2007-09-25

Ketchup #3: Another week, another cs problem

Well this week and weekend has flown by again.. with lots of things I keep saying "Oooh I should write that down" and then by the time I get to a computer.. go "What was that?" or "Crap I need to get that server back up."

So this weekend, we adopted the dog we had babysat a weekend ago. The family came down on Sunday, and dropped off KC who was bounding out of the car and went to check that her chew toy was still in the kid's room. (It was.) It has been walks 2x a day and getting myself used to a schedule of getting up early enough to get here up the trails and me back before I am late to work. So far this week it is Days On Time: 1, Days Off Time: 1. Will see how that progresses.
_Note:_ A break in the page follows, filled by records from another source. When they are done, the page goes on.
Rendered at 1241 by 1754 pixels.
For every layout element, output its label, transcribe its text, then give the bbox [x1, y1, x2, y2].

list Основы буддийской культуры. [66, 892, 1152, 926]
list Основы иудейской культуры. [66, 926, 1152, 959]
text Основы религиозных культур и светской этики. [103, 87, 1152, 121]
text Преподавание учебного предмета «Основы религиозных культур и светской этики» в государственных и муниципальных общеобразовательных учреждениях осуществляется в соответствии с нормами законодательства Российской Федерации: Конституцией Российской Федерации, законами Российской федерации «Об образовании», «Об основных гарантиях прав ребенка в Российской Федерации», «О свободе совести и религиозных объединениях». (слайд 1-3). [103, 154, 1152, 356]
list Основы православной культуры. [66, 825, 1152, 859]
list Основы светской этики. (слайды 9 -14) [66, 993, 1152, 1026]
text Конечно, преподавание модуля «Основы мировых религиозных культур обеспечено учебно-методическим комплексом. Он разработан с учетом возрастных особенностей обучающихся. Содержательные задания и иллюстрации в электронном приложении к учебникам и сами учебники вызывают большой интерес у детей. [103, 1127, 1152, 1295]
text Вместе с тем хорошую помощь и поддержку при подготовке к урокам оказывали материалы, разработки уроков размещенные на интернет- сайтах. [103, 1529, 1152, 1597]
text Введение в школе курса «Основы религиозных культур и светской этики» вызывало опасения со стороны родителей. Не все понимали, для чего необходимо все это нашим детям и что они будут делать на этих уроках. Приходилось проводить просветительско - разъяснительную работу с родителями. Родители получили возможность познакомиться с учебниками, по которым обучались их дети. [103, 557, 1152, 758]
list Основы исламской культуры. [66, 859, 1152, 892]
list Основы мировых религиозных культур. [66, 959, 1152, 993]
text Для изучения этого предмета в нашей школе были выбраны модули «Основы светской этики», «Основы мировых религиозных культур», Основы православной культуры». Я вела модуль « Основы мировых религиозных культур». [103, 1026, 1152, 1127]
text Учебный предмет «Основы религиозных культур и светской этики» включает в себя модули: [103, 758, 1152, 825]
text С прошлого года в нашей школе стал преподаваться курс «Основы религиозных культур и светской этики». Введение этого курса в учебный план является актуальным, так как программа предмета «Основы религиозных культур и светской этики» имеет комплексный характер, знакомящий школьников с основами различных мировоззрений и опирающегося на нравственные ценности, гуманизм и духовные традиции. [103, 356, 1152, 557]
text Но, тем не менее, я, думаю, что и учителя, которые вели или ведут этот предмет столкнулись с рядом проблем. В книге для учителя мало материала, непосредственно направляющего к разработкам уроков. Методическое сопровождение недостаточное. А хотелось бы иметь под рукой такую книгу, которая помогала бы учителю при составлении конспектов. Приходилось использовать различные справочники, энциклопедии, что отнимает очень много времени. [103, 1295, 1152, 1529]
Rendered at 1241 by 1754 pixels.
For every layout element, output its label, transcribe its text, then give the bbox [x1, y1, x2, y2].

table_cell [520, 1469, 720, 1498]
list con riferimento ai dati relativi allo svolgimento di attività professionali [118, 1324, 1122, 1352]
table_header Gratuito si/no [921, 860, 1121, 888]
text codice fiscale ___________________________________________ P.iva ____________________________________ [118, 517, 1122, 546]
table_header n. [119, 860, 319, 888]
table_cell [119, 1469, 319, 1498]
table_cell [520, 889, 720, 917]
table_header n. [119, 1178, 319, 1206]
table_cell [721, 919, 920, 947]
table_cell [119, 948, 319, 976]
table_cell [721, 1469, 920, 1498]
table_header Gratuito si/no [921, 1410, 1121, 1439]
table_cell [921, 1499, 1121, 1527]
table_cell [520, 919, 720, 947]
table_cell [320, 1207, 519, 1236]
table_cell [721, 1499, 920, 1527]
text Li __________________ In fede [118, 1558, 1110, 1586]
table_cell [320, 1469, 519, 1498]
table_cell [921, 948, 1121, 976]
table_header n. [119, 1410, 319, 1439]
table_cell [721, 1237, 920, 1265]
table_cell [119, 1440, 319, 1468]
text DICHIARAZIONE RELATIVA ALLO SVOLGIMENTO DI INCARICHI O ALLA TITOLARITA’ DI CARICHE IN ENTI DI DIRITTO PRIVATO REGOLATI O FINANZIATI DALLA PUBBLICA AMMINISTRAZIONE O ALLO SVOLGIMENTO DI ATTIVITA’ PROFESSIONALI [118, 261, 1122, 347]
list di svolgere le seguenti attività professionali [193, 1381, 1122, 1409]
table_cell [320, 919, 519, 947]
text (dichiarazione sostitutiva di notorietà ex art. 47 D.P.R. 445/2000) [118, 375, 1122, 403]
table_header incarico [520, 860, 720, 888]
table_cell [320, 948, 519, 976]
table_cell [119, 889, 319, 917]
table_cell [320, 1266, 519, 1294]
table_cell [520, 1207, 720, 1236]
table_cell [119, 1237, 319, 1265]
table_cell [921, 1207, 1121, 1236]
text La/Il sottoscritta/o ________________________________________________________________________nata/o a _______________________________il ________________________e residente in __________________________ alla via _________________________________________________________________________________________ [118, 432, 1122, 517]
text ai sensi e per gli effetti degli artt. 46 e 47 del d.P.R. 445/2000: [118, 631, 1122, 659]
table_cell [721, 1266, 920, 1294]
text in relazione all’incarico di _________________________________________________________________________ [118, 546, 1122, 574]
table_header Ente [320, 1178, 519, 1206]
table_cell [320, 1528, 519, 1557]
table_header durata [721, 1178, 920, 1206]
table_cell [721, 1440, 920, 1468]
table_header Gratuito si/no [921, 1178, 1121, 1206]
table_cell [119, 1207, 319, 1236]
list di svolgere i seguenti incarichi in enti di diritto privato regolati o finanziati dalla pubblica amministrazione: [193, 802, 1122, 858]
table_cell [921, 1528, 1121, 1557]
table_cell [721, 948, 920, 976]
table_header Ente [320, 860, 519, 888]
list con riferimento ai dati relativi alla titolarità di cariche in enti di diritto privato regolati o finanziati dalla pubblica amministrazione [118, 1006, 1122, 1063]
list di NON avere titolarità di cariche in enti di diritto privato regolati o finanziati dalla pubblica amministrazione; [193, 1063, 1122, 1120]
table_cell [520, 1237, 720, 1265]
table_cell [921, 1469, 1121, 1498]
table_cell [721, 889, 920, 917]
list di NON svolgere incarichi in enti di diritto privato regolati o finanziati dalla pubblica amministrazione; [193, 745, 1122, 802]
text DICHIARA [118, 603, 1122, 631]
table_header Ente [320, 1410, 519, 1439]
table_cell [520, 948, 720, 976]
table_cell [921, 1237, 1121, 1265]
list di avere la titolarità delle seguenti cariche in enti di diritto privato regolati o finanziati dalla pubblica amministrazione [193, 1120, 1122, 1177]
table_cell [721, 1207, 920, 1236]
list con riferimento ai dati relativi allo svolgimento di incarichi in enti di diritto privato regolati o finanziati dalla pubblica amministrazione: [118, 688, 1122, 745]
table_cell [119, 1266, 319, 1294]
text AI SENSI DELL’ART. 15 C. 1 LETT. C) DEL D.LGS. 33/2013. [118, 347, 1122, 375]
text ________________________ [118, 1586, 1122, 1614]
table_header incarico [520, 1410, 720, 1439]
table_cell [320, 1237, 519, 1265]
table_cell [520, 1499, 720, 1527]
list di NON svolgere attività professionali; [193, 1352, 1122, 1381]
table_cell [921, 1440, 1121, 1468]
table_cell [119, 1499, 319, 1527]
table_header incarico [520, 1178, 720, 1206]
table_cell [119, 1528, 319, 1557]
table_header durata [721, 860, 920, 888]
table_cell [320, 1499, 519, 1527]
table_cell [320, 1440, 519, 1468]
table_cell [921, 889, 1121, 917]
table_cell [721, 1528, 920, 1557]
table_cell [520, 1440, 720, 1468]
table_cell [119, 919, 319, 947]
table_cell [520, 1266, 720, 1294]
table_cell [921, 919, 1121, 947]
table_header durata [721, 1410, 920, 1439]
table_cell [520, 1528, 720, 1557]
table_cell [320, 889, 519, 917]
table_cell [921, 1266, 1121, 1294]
We got our second large programming assignment this week. It is basically a specialized stenography problem. Take a dictionary, and find the words that hide the word that is given to you. Make sure it covers all cases, make it as optimal as possible. So I spent a lot of the weekend and last night looking over various Java data structures that would help me accomplish this in the most optimized lookup time. The professor upped the anty yesterday by adding a prize to the person who gets the top 3 spots, having to beat him and the T.A. also. So far the lookup costs look to be:

  1. comparing the Given Word (GW) against any given Dictionary Word (DW). Given Word has a length of M and Dictionary Word needs to be at least M in size. The easiest solution would be to loop over the letters in GW and see if they exist in DW taking in account of duplicate letters.
  2. finding words that would make good guesses to compare against versus going through the dictionary word by word to find a choice.
My insane option was to create a bitmap of every word in the dictionary to make good guesses against. Since we are dealling with UTF-16 characters and I want to see if a letter resides in it.. the key would be a 65536 'bit' string, the data would be a tree of words meeting that mask. A word would be converted into said bit map ( mapper would be something 1 for a, 1 for m, 1 for p, 1 for e , 1 for the r 'bit') and then do a bit against that and the query word so that pam, ampre , etc would look down that shorter list of words for possible matches. The word mappp would also go to that queue but would not match against mapper but might match against something else in the queue. However, as I said it was an insane idea.. I have to come up with something else.

I did look up trie (short for retrieval) trees as they are used a lot in dictionary lookups but that doesnt seem to meet the goal as it seems to be better for ordered lookups versus anagram like lookups. Will post more later.. back to a server that died.